When I asked about the locked door several years ago, the court folks shrugged and said that’s just what they’ve always done.
Many’s the time I’ve watched a courtroom visitor push on the locked door at the end of a hearing, only to look around in bewilderment when the door wouldn't open.
People whack their knees on the door, knock into it with their shoulder, or stand outside the courtroom uncertainly, wondering why they’re locked out.
A few months ago, after substantial pestering from a certain reporter we don’t need to name, the judge on the bench used a break in a busy court day to give me the OK to — insert drum roll here — unlock the locked door.
With a click, the metal rod holding it shut slid back, and the door swung outward.
Now gloriously wide, the doorway stood open and inviting, its two doors swinging freely and no longer a bonk-hazard.
Gotta say, it was a nice moment.
As the doors closed, the once-locked door skidded against its partner, the doors’ edges improperly aligned so they wouldn’t both close without an extra tug.
Court staff nodded and aha-ed. So this was why the door had been locked.
At a nod from the judge, the bailiff re-locked the door, and the next hearing began.
Possibly, the troublemaking door could be rehung, or its edge could be sanded and refinished so both doors swing smoothly.
Possibly, the court could decide to put up with doors that don’t close properly to make the courtroom more accessible to everyone.
But, at least for now, the door remains locked on court days, and people keep bonking into it.

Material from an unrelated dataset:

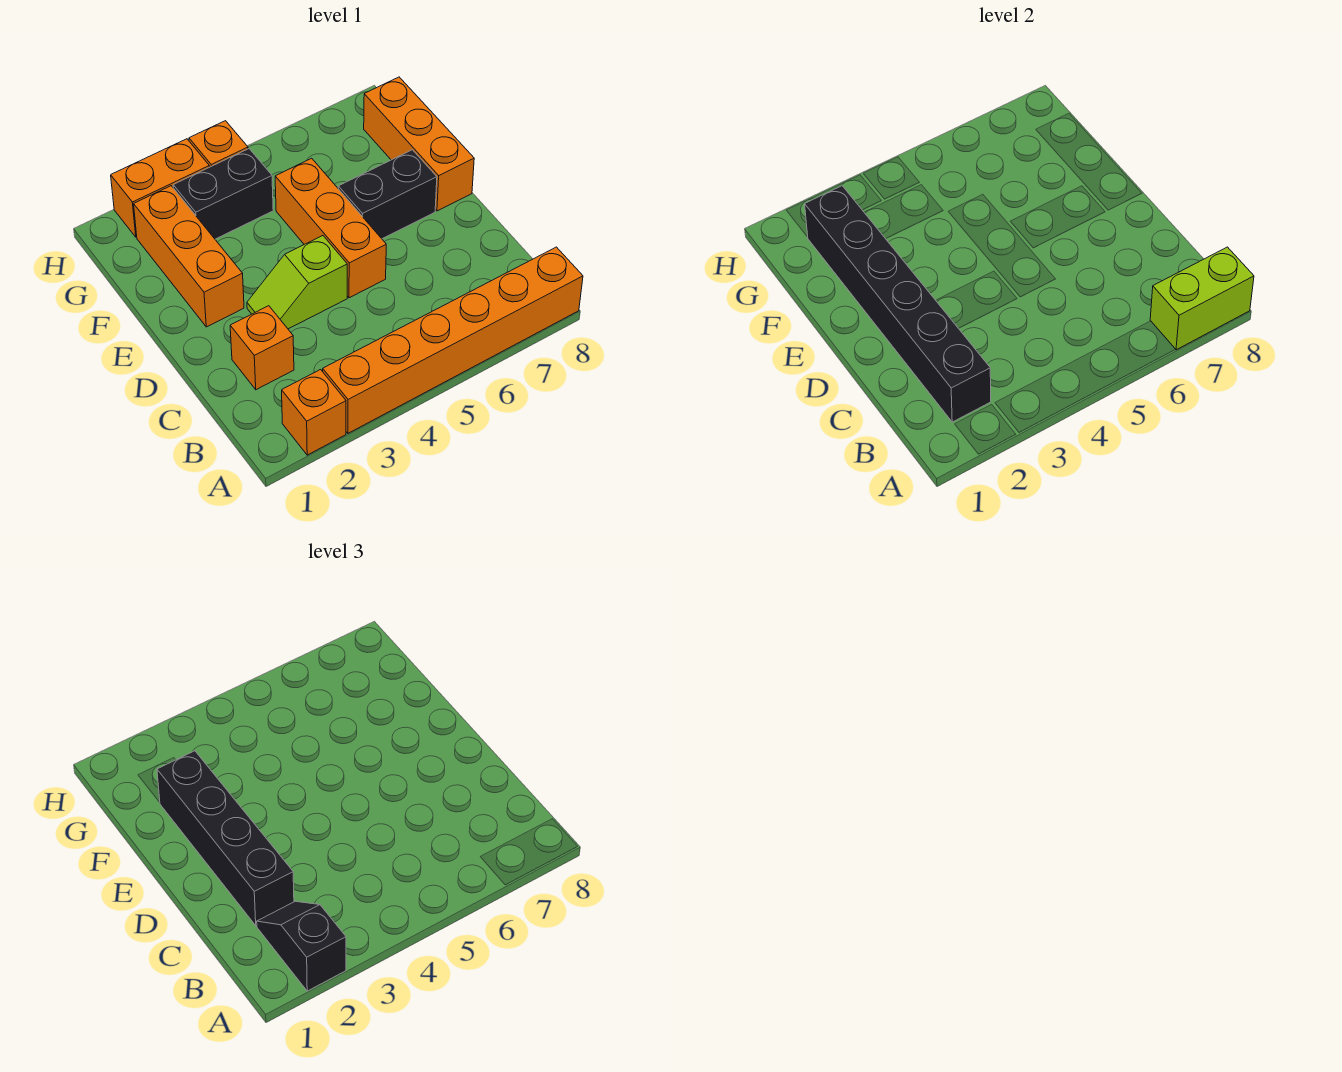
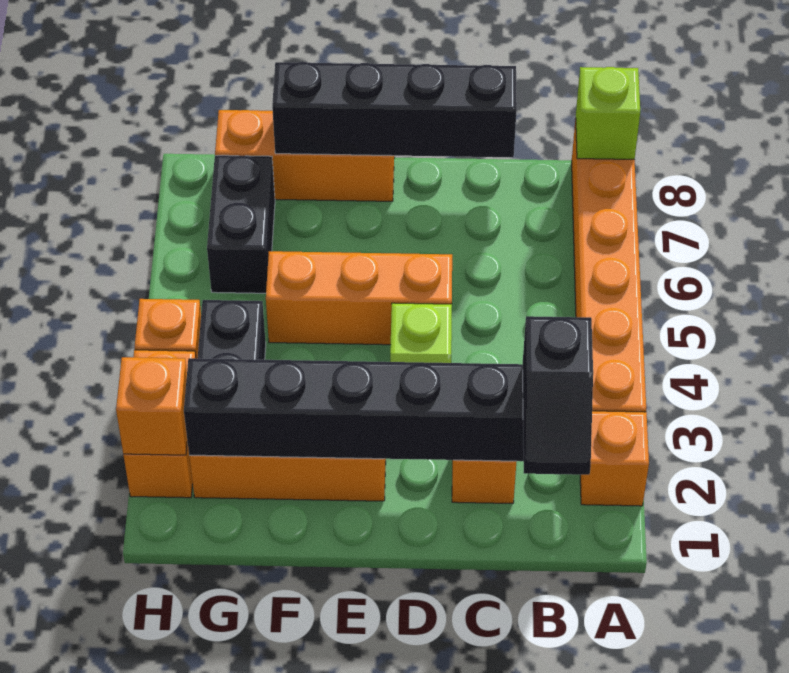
black slope A2:B2 level 3 top A -> black slope B1:B2 level 3 top 2
lime brick A7:A8 level 2 -> lime brick A8 level 2
black brick C2:F2 level 3 -> black brick C8:F8 level 2
black brick E6:E7 level 1 -> black brick G6:G7 level 1
none -> orange brick H2 level 2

Courtrooms ain’t the only place where people keep doing things because they’ve always done them that way.
And they ain’t the only place where it’s easier to let a problem be than to fix it.
I hope I’m not the only person who will walk past a protruding nail in my house for years before taking eight seconds to whack it flat with a hammer.
When I ignore the pile of paperwork I keep meaning to put away or never reach the tomorrow on which I will start healthier behaviors, I’m cheating my future self.
More harmful, though, are the doors I don’t fix so that others don’t bonk into them.
Like when I mean to kick my habit of putting my own feelings first but continue dragging my self-absorption like a shroud, shedding stress in my wake.
Or when I see ills around me and think someone should take a stand against them, forgetting that I could be that someone.
Or when I love some people but keep one door locked against others, unwilling to forgive imagined slights or accept people who don’t look like me, dress like me, think like me.
God doesn’t do locked doors.
While humans bicker and fuss and lock doors against one another, He made sure anyone — ANYone — can get to him.
With a cross and an empty grave, He not only fixed the door, He ripped it off.
We can walk right into the courtroom, where the Judge calls us utterly unworthy of freedom, then removes our shackles and pulls us to Him in a welcoming embrace.
With all my good intentions, I know I’ll keep pushing doors shut, afraid of change, afraid of trying, afraid of doing the hard work of keeping my heart and hands open to the world God gave me to love.
And my eternally patient Father will keep loving the heck out of me, anyway, walking beside me as I go and do and open doors.